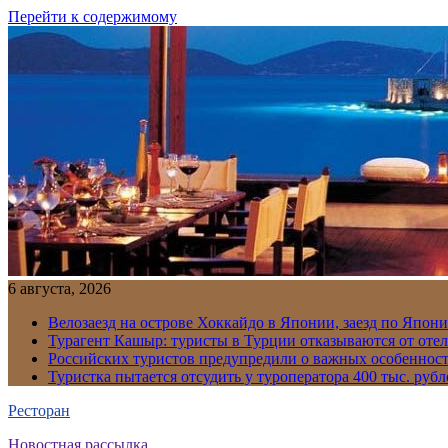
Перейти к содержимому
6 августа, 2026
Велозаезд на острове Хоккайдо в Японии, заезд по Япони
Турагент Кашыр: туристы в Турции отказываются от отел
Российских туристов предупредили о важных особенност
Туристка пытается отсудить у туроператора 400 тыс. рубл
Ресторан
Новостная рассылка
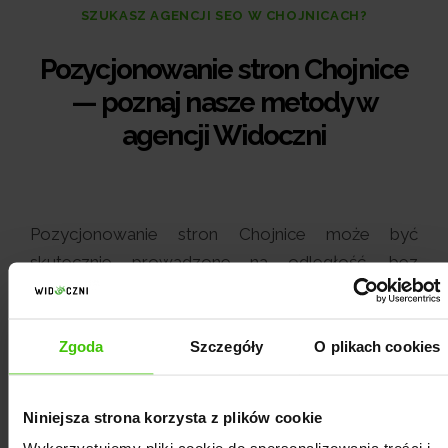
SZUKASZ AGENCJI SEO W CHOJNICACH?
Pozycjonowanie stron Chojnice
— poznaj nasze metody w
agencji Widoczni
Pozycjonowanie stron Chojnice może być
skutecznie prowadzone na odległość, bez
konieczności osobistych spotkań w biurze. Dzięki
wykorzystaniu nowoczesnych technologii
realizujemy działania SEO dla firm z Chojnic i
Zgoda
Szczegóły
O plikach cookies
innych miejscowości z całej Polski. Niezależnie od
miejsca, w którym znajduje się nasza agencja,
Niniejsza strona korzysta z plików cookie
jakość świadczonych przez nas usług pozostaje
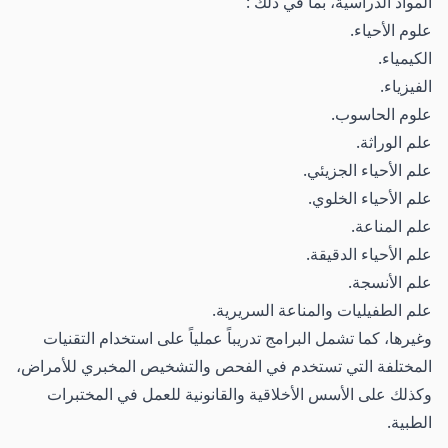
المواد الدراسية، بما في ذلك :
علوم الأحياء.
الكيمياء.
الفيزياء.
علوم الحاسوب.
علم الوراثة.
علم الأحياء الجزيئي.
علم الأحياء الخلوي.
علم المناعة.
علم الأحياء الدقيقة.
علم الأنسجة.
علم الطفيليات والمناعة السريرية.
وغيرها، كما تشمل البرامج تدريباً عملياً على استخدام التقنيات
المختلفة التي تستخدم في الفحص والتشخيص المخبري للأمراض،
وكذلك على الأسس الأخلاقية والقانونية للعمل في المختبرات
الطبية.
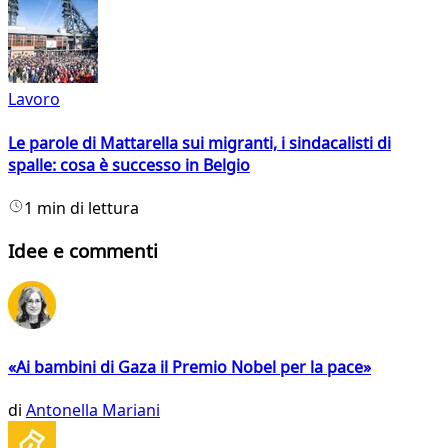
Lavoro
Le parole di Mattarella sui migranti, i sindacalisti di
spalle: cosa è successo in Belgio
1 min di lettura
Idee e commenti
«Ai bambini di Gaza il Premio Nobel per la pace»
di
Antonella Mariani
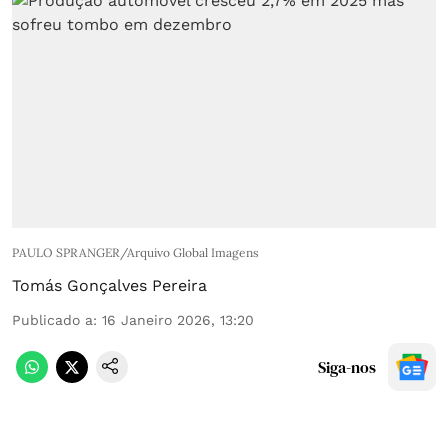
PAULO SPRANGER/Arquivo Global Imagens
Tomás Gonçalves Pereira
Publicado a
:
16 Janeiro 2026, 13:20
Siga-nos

--------

> [Problem statement]:
Could all the data above be given again exactly, leaving out its images?

> [Result]:
Перейти к содержимому
6 августа, 2026
Велозаезд на острове Хоккайдо в Японии, заезд по Япони
Турагент Кашыр: туристы в Турции отказываются от отел
Российских туристов предупредили о важных особенност
Туристка пытается отсудить у туроператора 400 тыс. рубл
Ресторан
Новостная рассылка
SZUKASZ AGENCJI SEO W CHOJNICACH?
Pozycjonowanie stron Chojnice
— poznaj nasze metody w
agencji Widoczni
Pozycjonowanie stron Chojnice może być
skutecznie prowadzone na odległość, bez
konieczności osobistych spotkań w biurze. Dzięki
wykorzystaniu nowoczesnych technologii
realizujemy działania SEO dla firm z Chojnic i
Zgoda
Szczegóły
O plikach cookies
innych miejscowości z całej Polski. Niezależnie od
miejsca, w którym znajduje się nasza agencja,
Niniejsza strona korzysta z plików cookie
jakość świadczonych przez nas usług pozostaje
المواد الدراسية، بما في ذلك :
علوم الأحياء.
الكيمياء.
الفيزياء.
علوم الحاسوب.
علم الوراثة.
علم الأحياء الجزيئي.
علم الأحياء الخلوي.
علم المناعة.
علم الأحياء الدقيقة.
علم الأنسجة.
علم الطفيليات والمناعة السريرية.
وغيرها، كما تشمل البرامج تدريباً عملياً على استخدام التقنيات
المختلفة التي تستخدم في الفحص والتشخيص المخبري للأمراض،
وكذلك على الأسس الأخلاقية والقانونية للعمل في المختبرات
الطبية.
Lavoro
Le parole di Mattarella sui migranti, i sindacalisti di
spalle: cosa è successo in Belgio
1 min di lettura
Idee e commenti
«Ai bambini di Gaza il Premio Nobel per la pace»
di
Antonella Mariani
PAULO SPRANGER/Arquivo Global Imagens
Tomás Gonçalves Pereira
Publicado a
:
16 Janeiro 2026, 13:20
Siga-nos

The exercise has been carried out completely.